Вопрос этот, очевидно, был риторический, и потому Отторино, ни слова не говоря, налил отцу кофе и пододвинул пачку сигарет.
— Прошу.
Клаудио кивнул.
— Спасибо.
Взяв из пачки сигарету и повертев ее тонкими, как у музыканта пальцами, Клаудио положил ее рядом с пепельницей и, прищурившись, поинтересовался:
— Ну, как дела?
— Ты приехал в Ливорно в такую рань, чтобы осведомиться о моих делах?
Едва заметная усмешка тронула лицо молодого дель Веспиньяни.
— А что, — ответил граф, — ты считаешь, что отец не может приехать, чтобы выяснить, как дела сына?
— Может, — согласился Отторино.
— Но почему же тогда ты спрашиваешь?
Отторино пожал плечами и загадочно улыбнулся.
— Дела мои хорошо...
— Что-то сомневаюсь.
Молодой дель Веспиньяни, подняв взгляд на отца, поинтересовался:
— Почему?
— Выглядишь что-то очень скверно...
Отторино передернул плечами — мол, что уж поделаешь, если я так скверно выгляжу!
— Я недавно видел Шлегельяни,— осторожно продолжил Клаудио.
Отторино насторожился.
— Адриано?
— Ну да... Ты что — знаешь еще какого-то Шлегельяни? — спросил старый граф.
— Нет, не надо придираться к словам... Ну, ты видел Шлегельяни... И что с того?
— Он говорит, что ты недавно был в Риме...
После этих слов Отторино попытался выстроить в один ряд свой недавний визит в столицу и этот неожиданный приезд отца.

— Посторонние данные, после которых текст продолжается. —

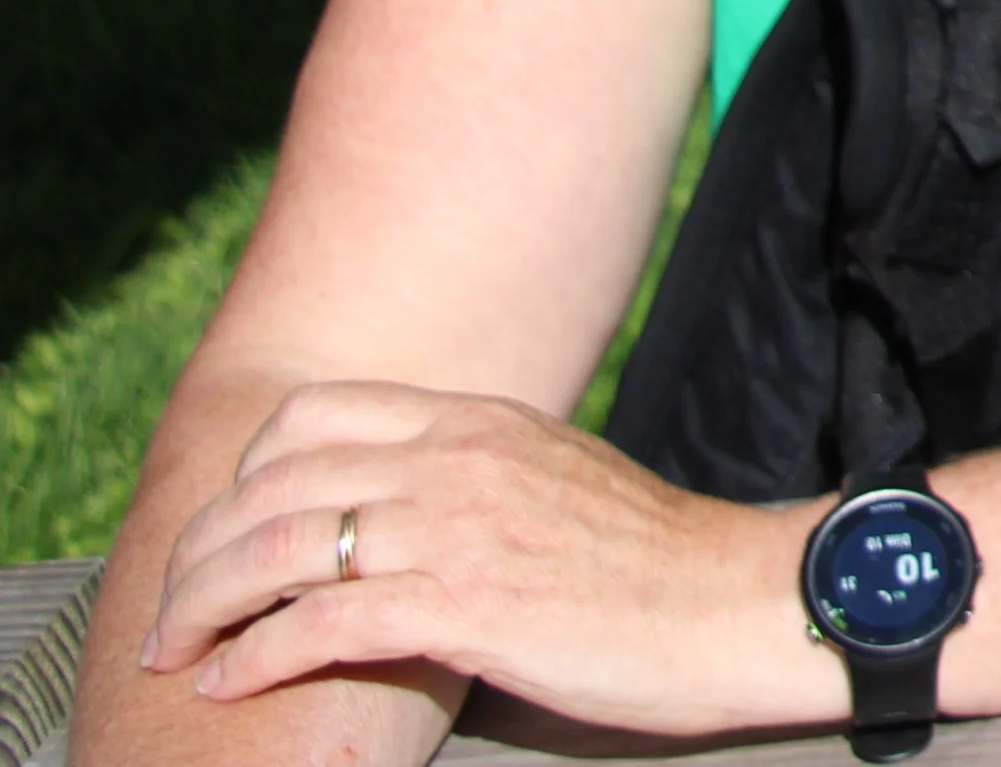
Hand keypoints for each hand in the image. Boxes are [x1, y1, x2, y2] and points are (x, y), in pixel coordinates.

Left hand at [140, 379, 828, 737]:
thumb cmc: (655, 562)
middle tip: (170, 609)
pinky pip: (319, 623)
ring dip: (200, 606)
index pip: (313, 415)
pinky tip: (230, 682)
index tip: (224, 532)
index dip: (243, 474)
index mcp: (478, 424)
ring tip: (175, 650)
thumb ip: (478, 476)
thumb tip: (406, 507)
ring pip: (277, 548)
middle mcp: (456, 462)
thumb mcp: (556, 481)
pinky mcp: (465, 607)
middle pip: (271, 484)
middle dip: (196, 550)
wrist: (734, 602)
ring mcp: (458, 530)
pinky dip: (254, 656)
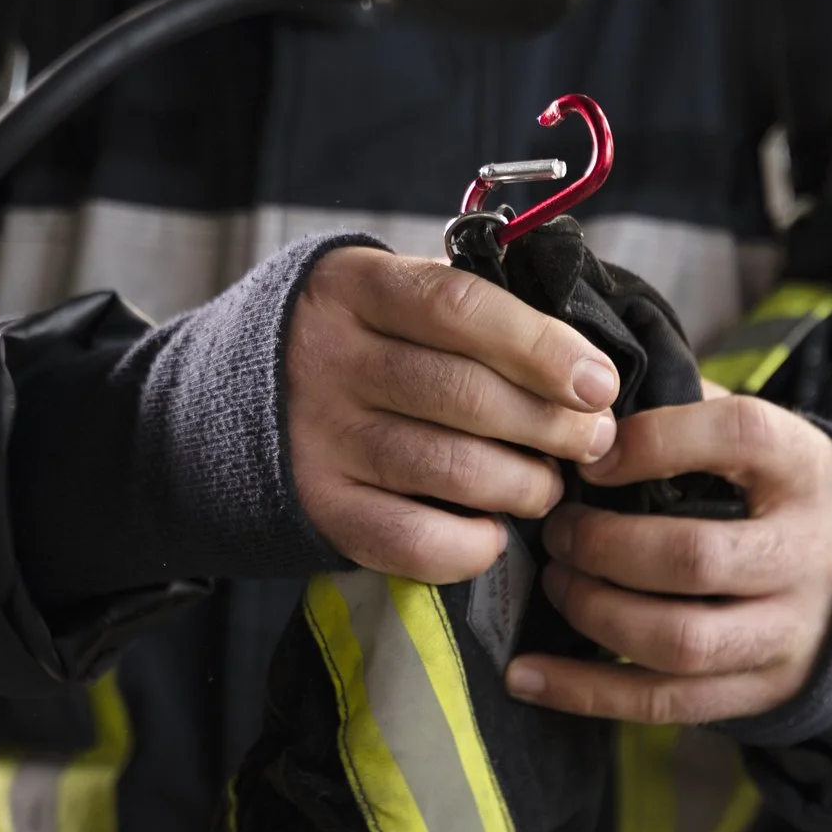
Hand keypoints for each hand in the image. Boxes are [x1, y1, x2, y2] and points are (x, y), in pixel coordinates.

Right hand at [288, 246, 620, 582]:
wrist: (233, 404)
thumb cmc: (355, 344)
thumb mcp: (389, 296)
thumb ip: (469, 310)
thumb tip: (583, 362)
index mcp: (355, 287)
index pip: (461, 308)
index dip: (542, 347)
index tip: (599, 383)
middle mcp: (328, 359)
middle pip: (465, 395)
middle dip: (552, 425)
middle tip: (593, 442)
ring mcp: (319, 438)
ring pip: (451, 469)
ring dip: (524, 485)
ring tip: (549, 486)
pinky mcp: (318, 507)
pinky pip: (412, 539)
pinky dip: (470, 544)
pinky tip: (492, 532)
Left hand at [505, 396, 831, 722]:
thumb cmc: (768, 498)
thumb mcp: (754, 445)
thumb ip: (683, 416)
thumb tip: (584, 412)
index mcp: (805, 470)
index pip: (740, 437)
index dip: (656, 442)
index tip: (592, 459)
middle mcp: (808, 555)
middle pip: (697, 558)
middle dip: (605, 547)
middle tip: (560, 532)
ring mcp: (787, 634)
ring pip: (680, 641)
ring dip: (596, 613)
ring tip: (557, 582)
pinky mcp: (759, 692)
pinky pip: (663, 702)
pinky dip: (585, 692)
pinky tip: (528, 674)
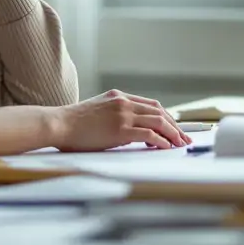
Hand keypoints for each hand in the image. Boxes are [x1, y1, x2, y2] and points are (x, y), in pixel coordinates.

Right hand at [51, 90, 191, 151]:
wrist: (58, 124)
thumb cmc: (73, 124)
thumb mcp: (98, 111)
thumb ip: (115, 116)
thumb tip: (132, 131)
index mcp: (119, 96)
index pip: (151, 105)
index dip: (167, 117)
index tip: (175, 128)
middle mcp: (124, 102)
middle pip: (159, 112)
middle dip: (175, 126)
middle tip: (185, 138)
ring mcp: (123, 114)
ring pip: (158, 121)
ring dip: (173, 134)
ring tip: (180, 144)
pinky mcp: (120, 129)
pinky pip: (149, 134)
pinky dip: (161, 141)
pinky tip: (166, 147)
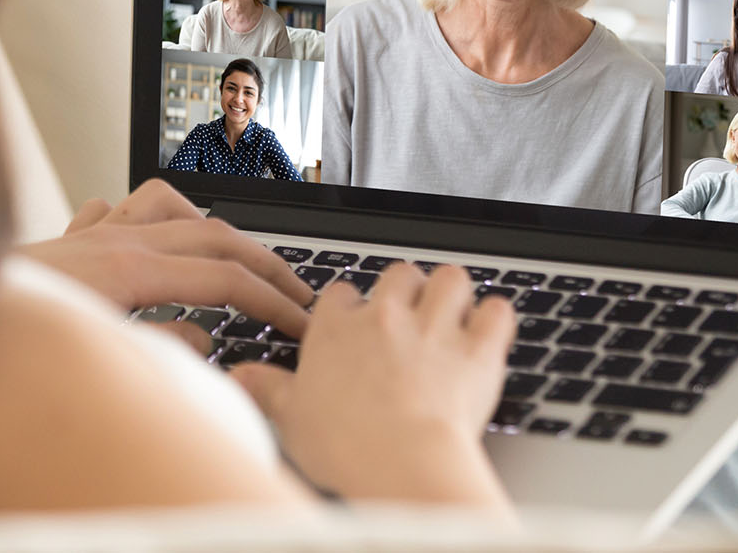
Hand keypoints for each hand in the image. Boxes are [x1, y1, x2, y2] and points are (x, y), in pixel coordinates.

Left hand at [17, 179, 313, 338]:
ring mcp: (90, 234)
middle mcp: (114, 239)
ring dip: (212, 229)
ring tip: (236, 260)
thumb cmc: (8, 336)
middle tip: (299, 294)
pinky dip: (146, 218)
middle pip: (215, 238)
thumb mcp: (99, 352)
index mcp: (130, 267)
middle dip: (265, 265)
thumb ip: (162, 344)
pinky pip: (117, 209)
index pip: (225, 280)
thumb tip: (205, 335)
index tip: (302, 325)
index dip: (272, 303)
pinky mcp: (65, 242)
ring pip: (172, 206)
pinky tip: (148, 237)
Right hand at [231, 264, 514, 506]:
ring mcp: (435, 327)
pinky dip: (496, 318)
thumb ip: (266, 389)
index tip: (354, 322)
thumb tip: (240, 375)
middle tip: (409, 316)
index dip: (350, 305)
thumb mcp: (291, 420)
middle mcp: (386, 317)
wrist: (403, 463)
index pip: (341, 292)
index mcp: (337, 330)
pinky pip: (497, 311)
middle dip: (407, 289)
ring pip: (450, 278)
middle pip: (400, 273)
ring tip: (451, 313)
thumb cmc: (347, 446)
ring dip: (453, 293)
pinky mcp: (478, 348)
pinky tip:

— Ну, был. А вчера я был в Милане, на «Аида», и что с того?
— Один?
— Ты ведь зияешь, что и не могу ходить в оперу один, — сказал Отторино, всем своим видом давая отцу понять, что тема эта для него неприятна.
И с кем ты был, если не секрет? Выпрямившись, молодой дель Веспиньяни прикурил и, выпустив из носа две струйки сизеватого дыма, с улыбкой поинтересовался:
— Отец, ты что — приехал ко мне в Ливорно только для того, чтобы это узнать?